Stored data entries
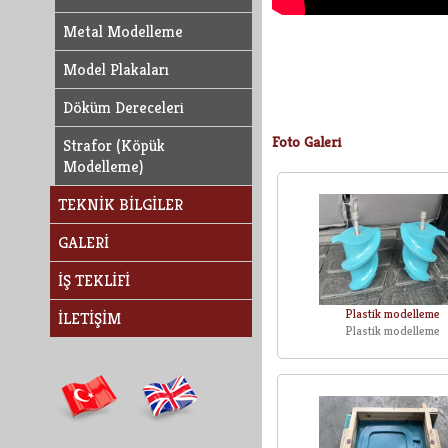
Metal Modelleme
Model Plakaları
Döküm Dereceleri
Foto Galeri
Strafor (Köpük
Modelleme)
TEKNİK BİLGİLER
GALERİ
İŞ TEKLİFİ
Plastik modelleme
İLETİŞİM
Plastik modelleme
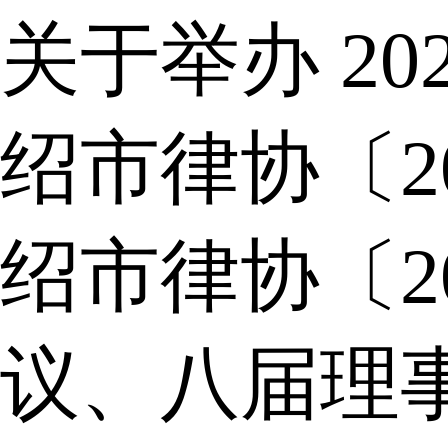
关于举办 2
绍市律协〔2
绍市律协〔2
议、八届理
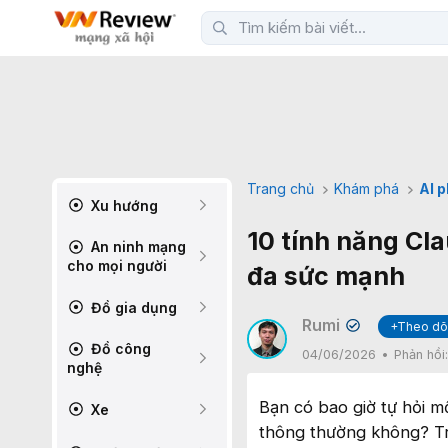
Trang chủ
Khám phá
AI 
Xu hướng
10 tính năng Cla
An ninh mạng
cho mọi người
đa sức mạnh
Đồ gia dụng
Rumi
+Theo dõ
✔
Đồ công
04/06/2026
Phản hồi
nghệ
Bạn có bao giờ tự hỏi mộ
Xe
thông thường không? Tr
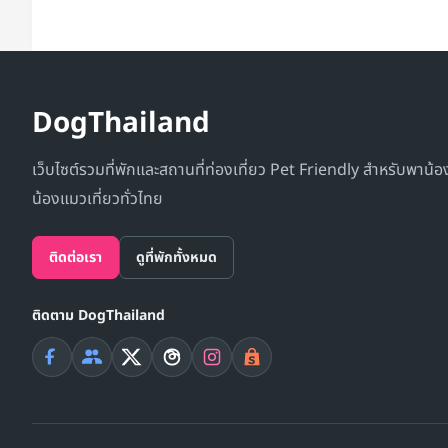
DogThailand
เว็บไซต์รวมที่พักและสถานที่ท่องเที่ยว Pet Friendly สำหรับพาน้
น้องแมวเที่ยวทั่วไทย
ติดต่อเรา
ดูที่พักทั้งหมด
ติดตาม DogThailand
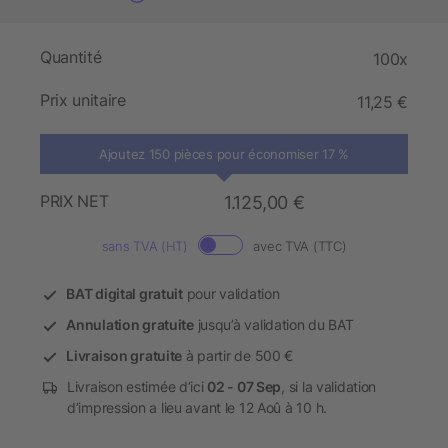
Quantité
100x
Prix unitaire
11,25 €
Ajoutez 150 pièces pour économiser 17 %
PRIX NET
1.125,00 €
sans TVA (HT)
avec TVA (TTC)
BAT digital gratuit
pour validation
Annulation gratuite
jusqu’à validation du BAT
Livraison gratuite
à partir de 500 €
Livraison estimée d’ici
02 - 07 Sep
, si la validation
d’impression a lieu avant le 12 Aoû à 10 h.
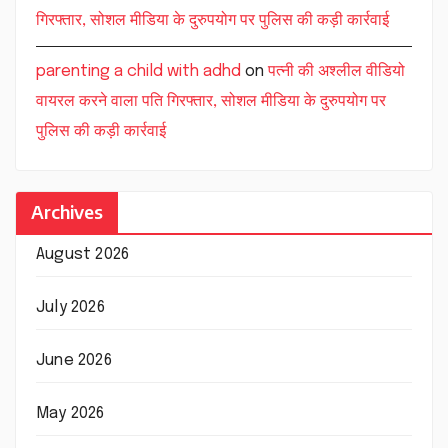
गिरफ्तार, सोशल मीडिया के दुरुपयोग पर पुलिस की कड़ी कार्रवाई
parenting a child with adhd
on
पत्नी की अश्लील वीडियो
वायरल करने वाला पति गिरफ्तार, सोशल मीडिया के दुरुपयोग पर
पुलिस की कड़ी कार्रवाई
Archives
August 2026
July 2026
June 2026
May 2026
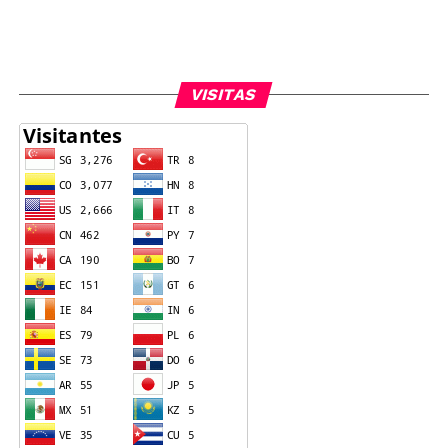
VISITAS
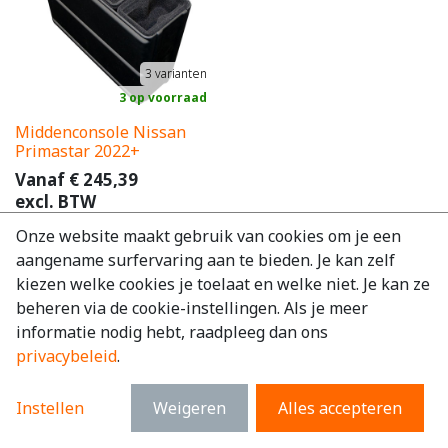
3
varianten
3 op voorraad
Middenconsole Nissan
Primastar 2022+
Vanaf
€
245,39
excl. BTW
€
296,92
incl. BTW
Onze website maakt gebruik van cookies om je een
aangename surfervaring aan te bieden. Je kan zelf
kiezen welke cookies je toelaat en welke niet. Je kan ze
beheren via de cookie-instellingen. Als je meer
informatie nodig hebt, raadpleeg dan ons
privacybeleid
.
Instellen
Weigeren
Alles accepteren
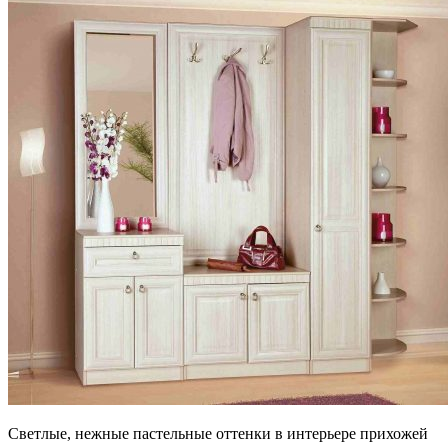
Светлые, нежные пастельные оттенки в интерьере прихожей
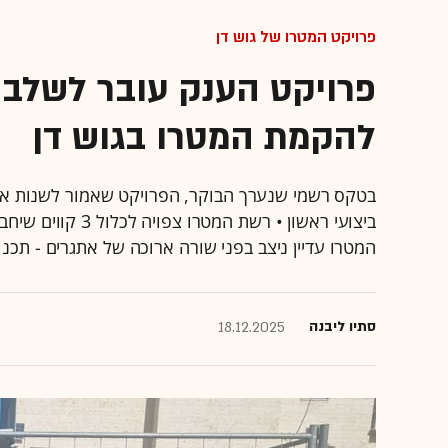
פרויקט המטרו של גוש דן
פרויקט הענק עובר לשלב 
להקמת המטרו בגוש דן
בטקס רשמי שנערך הבוקר, הפרויקט שאמור לשנות א
המטרו עדיין ניצב בפני שורה ארוכה של אתגרים - תכנוני
סתיו ליבנה
18.12.2025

*WHAT THIS TASK INVOLVES*
From the data above, copy each line that holds "Livraison".

*EXPECTED ANSWER*
Livraison gratuite
Livraison estimée d’ici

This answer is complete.